$Background$: Immune infiltration of breast tumours is associated with clinical outcome. However, past work has not accounted for the diversity of functionally distinct cell types that make up the immune response. The aim of this study was to determine whether differences in the cellular composition of the immune infiltrate in breast tumours influence survival and treatment response, and whether these effects differ by molecular subtype.

$Methods\; and\; Findings$: We applied an established computational approach (CIBERSORT) to bulk gene expression profiles of almost 11,000 tumours to infer the proportions of 22 subsets of immune cells. We investigated associations between each cell type and survival and response to chemotherapy, modelling cellular proportions as quartiles. We found that tumours with little or no immune infiltration were associated with different survival patterns according to oestrogen receptor (ER) status. In ER-negative disease, tumours lacking immune infiltration were associated with the poorest prognosis, whereas in ER-positive disease, they were associated with intermediate prognosis. Of the cell subsets investigated, T regulatory cells and M0 and M2 macrophages emerged as the most strongly associated with poor outcome, regardless of ER status. Among ER-negative tumours, CD8+ T cells (hazard ratio [HR] = 0.89, 95% CI 0.80-0.98; $p$ = 0.02) and activated memory T cells (HR 0.88, 95% CI 0.80-0.97; $p$ = 0.01) were associated with favourable outcome. T follicular helper cells (odds ratio [OR] = 1.34, 95% CI 1.14-1.57; $p$ < 0.001) and memory B cells (OR = 1.18, 95% CI 1.0-1.39; $p$ = 0.04) were associated with pathological complete response to neoadjuvant chemotherapy in ER-negative disease, suggesting a role for humoral immunity in mediating response to cytotoxic therapy. Unsupervised clustering analysis using immune cell proportions revealed eight subgroups of tumours, largely defined by the balance between M0, M1, and M2 macrophages, with distinct survival patterns by ER status and associations with patient age at diagnosis. The main limitations of this study are the use of diverse platforms for measuring gene expression, including some not previously used with CIBERSORT, and the combined analysis of different forms of follow-up across studies.

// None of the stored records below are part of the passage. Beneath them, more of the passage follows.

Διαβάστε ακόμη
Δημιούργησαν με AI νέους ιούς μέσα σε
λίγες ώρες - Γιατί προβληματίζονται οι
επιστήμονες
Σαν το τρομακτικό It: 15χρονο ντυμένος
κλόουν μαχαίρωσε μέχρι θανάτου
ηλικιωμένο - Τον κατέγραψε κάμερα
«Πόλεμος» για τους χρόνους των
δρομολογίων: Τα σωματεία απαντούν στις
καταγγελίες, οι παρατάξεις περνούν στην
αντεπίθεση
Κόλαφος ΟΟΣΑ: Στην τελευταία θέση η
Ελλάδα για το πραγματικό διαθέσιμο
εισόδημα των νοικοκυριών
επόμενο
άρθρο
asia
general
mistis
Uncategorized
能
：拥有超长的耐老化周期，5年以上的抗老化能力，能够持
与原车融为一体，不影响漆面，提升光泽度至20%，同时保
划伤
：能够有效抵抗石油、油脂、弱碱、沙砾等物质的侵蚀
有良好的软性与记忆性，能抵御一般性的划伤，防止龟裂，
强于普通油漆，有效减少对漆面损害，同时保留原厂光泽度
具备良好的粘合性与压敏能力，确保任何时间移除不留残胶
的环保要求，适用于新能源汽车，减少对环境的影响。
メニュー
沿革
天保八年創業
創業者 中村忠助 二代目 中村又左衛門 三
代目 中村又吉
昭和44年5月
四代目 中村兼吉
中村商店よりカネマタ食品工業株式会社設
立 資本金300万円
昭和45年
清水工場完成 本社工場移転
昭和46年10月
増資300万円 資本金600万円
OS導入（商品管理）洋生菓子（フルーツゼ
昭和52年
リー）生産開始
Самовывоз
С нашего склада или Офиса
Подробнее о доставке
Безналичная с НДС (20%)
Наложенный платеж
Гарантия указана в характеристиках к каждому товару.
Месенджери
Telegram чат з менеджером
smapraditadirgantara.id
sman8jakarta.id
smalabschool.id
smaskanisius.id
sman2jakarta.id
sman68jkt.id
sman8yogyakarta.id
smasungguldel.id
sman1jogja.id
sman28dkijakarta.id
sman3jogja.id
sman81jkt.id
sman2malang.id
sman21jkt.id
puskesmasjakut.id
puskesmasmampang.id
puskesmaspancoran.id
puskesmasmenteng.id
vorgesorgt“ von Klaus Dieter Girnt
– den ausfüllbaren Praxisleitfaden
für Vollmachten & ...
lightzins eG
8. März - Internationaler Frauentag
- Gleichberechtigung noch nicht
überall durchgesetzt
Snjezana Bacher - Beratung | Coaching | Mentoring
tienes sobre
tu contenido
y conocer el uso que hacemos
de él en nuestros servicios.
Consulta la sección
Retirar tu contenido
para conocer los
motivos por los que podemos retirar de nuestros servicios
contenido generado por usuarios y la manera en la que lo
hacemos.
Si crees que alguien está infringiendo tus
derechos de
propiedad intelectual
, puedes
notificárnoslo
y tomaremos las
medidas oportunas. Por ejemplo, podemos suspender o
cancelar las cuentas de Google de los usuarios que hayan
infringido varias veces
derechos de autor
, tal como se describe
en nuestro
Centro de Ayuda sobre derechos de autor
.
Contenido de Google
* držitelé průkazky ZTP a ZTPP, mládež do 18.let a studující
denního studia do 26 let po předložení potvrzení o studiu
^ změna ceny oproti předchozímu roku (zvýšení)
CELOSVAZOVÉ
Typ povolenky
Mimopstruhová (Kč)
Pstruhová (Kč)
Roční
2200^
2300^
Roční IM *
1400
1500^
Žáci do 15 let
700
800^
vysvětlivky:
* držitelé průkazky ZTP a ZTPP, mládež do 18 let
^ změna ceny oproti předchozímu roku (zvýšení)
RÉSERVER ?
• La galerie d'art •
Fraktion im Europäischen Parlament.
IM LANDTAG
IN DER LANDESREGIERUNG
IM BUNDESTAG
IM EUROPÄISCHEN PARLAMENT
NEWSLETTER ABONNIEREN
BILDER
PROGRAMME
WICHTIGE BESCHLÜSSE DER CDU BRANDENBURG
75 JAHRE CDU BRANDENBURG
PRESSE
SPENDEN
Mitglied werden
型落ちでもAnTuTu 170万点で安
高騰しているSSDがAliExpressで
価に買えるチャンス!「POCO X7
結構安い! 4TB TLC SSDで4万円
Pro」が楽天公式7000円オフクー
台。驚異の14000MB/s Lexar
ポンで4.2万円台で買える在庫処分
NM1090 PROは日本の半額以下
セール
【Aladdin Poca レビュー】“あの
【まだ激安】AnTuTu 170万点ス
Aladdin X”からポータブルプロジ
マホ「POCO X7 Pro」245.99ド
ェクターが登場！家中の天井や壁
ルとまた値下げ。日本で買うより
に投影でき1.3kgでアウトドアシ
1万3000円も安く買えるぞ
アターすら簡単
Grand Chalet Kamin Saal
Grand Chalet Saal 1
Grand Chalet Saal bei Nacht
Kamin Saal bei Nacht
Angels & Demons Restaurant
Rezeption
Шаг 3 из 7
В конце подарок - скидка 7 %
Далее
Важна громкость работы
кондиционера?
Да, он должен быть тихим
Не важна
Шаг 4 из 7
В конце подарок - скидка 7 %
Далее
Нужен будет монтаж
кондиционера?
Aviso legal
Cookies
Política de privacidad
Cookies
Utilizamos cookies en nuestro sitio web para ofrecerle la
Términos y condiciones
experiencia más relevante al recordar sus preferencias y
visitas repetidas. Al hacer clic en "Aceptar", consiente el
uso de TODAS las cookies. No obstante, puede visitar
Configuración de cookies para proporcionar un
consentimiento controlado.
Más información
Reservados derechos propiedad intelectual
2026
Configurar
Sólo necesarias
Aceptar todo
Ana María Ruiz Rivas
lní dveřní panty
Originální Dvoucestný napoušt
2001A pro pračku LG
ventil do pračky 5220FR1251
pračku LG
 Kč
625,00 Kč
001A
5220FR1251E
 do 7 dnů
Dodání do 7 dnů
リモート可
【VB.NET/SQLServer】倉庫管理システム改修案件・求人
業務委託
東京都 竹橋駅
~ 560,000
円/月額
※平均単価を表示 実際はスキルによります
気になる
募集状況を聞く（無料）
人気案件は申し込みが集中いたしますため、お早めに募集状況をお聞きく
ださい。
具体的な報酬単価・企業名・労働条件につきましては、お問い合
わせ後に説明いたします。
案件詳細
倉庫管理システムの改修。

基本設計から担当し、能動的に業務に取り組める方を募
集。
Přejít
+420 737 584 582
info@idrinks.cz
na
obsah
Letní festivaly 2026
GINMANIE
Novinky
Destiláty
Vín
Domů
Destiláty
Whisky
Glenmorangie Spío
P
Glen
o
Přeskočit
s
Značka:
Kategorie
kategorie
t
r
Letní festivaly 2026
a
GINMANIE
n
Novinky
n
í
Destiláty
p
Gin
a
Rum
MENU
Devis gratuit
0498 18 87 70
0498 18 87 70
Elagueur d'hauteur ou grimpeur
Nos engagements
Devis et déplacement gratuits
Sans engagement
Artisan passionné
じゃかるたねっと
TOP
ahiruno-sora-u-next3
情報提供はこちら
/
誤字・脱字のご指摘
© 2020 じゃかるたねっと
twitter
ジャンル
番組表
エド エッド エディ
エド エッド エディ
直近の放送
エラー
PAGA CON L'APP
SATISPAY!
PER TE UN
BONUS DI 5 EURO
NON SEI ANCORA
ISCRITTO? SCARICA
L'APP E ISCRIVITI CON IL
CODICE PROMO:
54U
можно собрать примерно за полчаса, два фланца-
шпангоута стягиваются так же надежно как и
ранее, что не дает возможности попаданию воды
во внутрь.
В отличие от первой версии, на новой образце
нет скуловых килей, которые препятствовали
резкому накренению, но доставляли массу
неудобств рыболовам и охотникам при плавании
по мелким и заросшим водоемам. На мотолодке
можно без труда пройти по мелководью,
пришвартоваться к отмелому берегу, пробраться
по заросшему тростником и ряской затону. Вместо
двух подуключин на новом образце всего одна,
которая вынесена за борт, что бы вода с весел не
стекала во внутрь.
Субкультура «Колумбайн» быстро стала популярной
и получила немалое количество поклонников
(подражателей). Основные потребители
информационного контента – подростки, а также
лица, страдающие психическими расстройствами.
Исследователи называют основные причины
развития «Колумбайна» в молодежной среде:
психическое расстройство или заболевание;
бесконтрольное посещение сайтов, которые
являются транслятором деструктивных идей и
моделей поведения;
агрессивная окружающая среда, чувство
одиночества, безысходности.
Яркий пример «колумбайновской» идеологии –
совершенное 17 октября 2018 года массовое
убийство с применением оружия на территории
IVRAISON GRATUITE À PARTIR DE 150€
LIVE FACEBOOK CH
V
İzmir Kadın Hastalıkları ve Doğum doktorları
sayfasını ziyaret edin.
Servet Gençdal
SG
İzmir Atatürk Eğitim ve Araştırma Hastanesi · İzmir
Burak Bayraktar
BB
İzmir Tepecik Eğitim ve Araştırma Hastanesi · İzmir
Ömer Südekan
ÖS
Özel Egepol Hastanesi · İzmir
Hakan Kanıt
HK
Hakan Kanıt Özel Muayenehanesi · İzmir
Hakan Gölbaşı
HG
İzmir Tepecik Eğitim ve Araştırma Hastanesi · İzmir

$Conclusions$: Large differences in the cellular composition of the immune infiltrate in breast tumours appear to exist, and these differences are likely to be important determinants of both prognosis and response to treatment. In particular, macrophages emerge as a possible target for novel therapies. Detailed analysis of the cellular immune response in tumours has the potential to enhance clinical prediction and to identify candidates for immunotherapy.